## Task objective
Transcribe each entry exactly, without pictures.

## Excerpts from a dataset

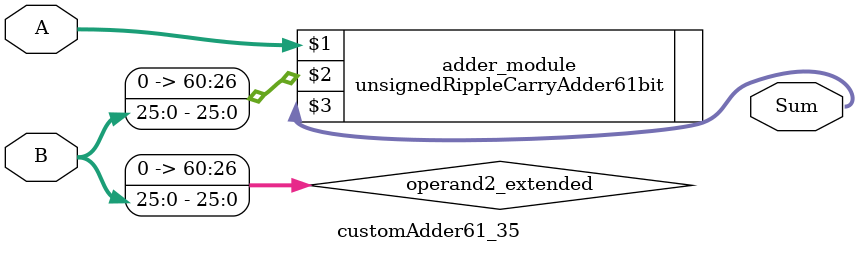
<source format=v>
module customAdder61_35(
                        input [60 : 0] A,
                        input [25 : 0] B,
                        
                        output [61 : 0] Sum
                );

        wire [60 : 0] operand2_extended;
        
        assign operand2_extended =  {35'b0, B};
        
        unsignedRippleCarryAdder61bit adder_module(
            A,
            operand2_extended,
            Sum
        );
        
        endmodule
        
</source>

## Written solution
<source format=v>
module customAdder61_35(
                        input [60 : 0] A,
                        input [25 : 0] B,
                        
                        output [61 : 0] Sum
                );

        wire [60 : 0] operand2_extended;
        
        assign operand2_extended =  {35'b0, B};
        
        unsignedRippleCarryAdder61bit adder_module(
            A,
            operand2_extended,
            Sum
        );
        
        endmodule
        
</source>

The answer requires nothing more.